Blogging

A couple of site changes

Posted in Blogging on May 7th, 2009 by andrew – 2 Comments

There are many reasons to have a personal blog. The most obvious (and frequent) reason is to have a place to keep your friends up-to-date with what you are doing. However, blogs are also a great tool for allowing potential employers or clients to know what you are passionate about and how you think. While I am not currently looking for a change in either of those areas, I decided that it is important to lay the groundwork now.

To begin with, I have finally moved this blog to a permanent home at andrewbredow.com instead of a subdomain to a site that I have no intention of developing any time soon. Any old links to site will be redirected here with 301 (permanent) redirect for the time being, and I will probably get rid of the subdomain altogether in a couple of months.

Additionally, I have made the switch over to Feedburner (which is now owned by Google) for my RSS feed. This will provide me with some better metrics and additional exposure and it also allows the possibility of switching out blogging software while keeping the same feed address. If you are subscribed to the old feed it will continue to work as long as the redirect is in place. However, it would be great if you re-subscribed using the Feedburner feed!

That’s all for now; there are more exciting things coming soon!

Blogs on paper

Posted in Blogging on January 23rd, 2009 by andrew – 4 Comments

This was linked on The Daily Dish today along with the caption “the internet comes full circle”:

http://www.theprintedblog.com/

At first, I thought this is the dumbest idea I have heard in a while. I mean, isn’t the best part of the web that we have access to realtime information free from the constraints of the print publication workflow? Isn’t it great that we don’t have to pay for paper that is simply thrown away? Isn’t the most revolutionary thing about the web as a news source that we have access to perspectives from around the world and we can choose the angle that we are reading on events (c.f. Drudge vs Huffington) or editorial (c.f. Daily Dish vs. Kos)?

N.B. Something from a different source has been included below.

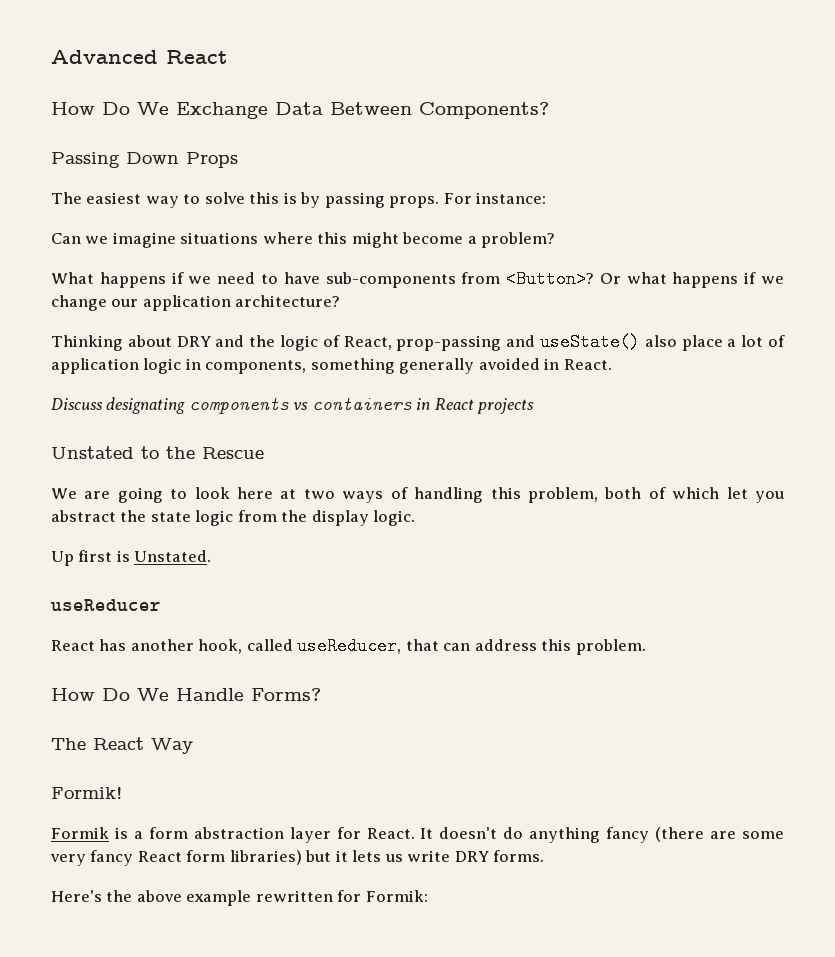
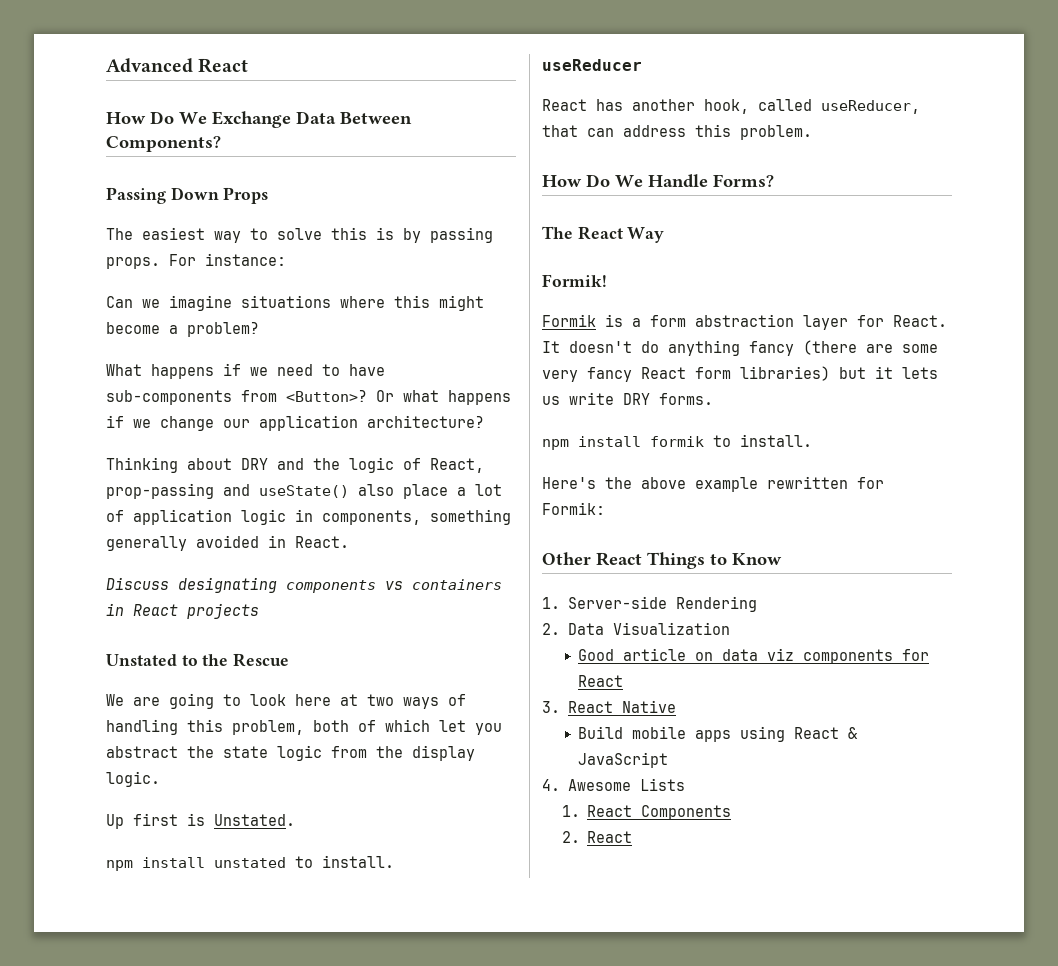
(212, 556) none -> [106,855,394,871] // npm install unstated to install.
(545, 856) none -> [542,434,812,450] // npm install formik to install.
(428, 896) none -> [542,552,782,569] [542,596,757,612] [542,622,730,635] [578,648,930,664] [578,675,624,687] [542,700,676,713] [578,726,859,742] [578,752,669,768] [542,778,685,791] [561,805,732,820] [561,831,633,843] // Other React Things to Know // 1. Server-side Rendering // 2. Data Visualization // Good article on data viz components for React // 3. React Native // Build mobile apps using React & JavaScript // 4. Awesome Lists // 1. React Components // 2. React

The answer to all of these things is “yes.” And this is truly the thing that print media mostly misses. The Printed Blog definitely offers an interesting compromise between traditional print and electronic media. I think that people like me any many of my peers would never pay for a print publication like this, but there may be a portion of newspaper readers who would be turned on to the blogosphere and internet news for the first time if they could consume the content in the same way that they always have: in print. Furthermore, because the content of the paper is voted on according to region, the perspectives represented will more closely mirror that of the locals, as oppose to that of the editors of the paper.

The trickiest obstacle I see for The Printed Blog is getting the paper into the hands of people who don’t already read blogs. But if they are able to accomplish this feat, it could mean bringing a whole new audience to the blogosphere, further broadening the perspectives that are shared online. Thoughts?